DATA SUPPLIED:
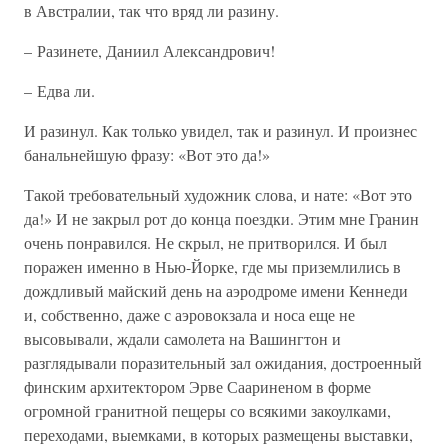
в Австралии, так что вряд ли разину.
– Разинете, Даниил Александрович!
– Едва ли.
И разинул. Как только увидел, так и разинул. И произнес
банальнейшую фразу: «Вот это да!»
Такой требовательный художник слова, и нате: «Вот это
да!» И не закрыл рот до конца поездки. Этим мне Гранин
очень понравился. Не скрыл, не притворился. И был
поражен именно в Нью-Йорке, где мы приземлились в
дождливый майский день на аэродроме имени Кеннеди
и, собственно, даже с аэровокзала и носа еще не
высовывали, ждали самолета на Вашингтон и
разглядывали поразительный зал ожидания, достроенный
финским архитектором Эрве Саариненом в форме
огромной гранитной пещеры со всякими закоулками,
переходами, выемками, в которых размещены выставки,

WHAT TO DO: Reproduce the text of each item above line for line, without changes, and leave the pictures out of your copy.

SOLVED EXERCISE:
в Австралии, так что вряд ли разину.
– Разинете, Даниил Александрович!
– Едва ли.
И разинул. Как только увидел, так и разинул. И произнес
банальнейшую фразу: «Вот это да!»
Такой требовательный художник слова, и нате: «Вот это
да!» И не закрыл рот до конца поездки. Этим мне Гранин
очень понравился. Не скрыл, не притворился. И был
поражен именно в Нью-Йорке, где мы приземлились в
дождливый майский день на аэродроме имени Кеннеди
и, собственно, даже с аэровокзала и носа еще не
высовывали, ждали самолета на Вашингтон и
разглядывали поразительный зал ожидания, достроенный
финским архитектором Эрве Саариненом в форме
огромной гранитной пещеры со всякими закоулками,
переходами, выемками, в которых размещены выставки,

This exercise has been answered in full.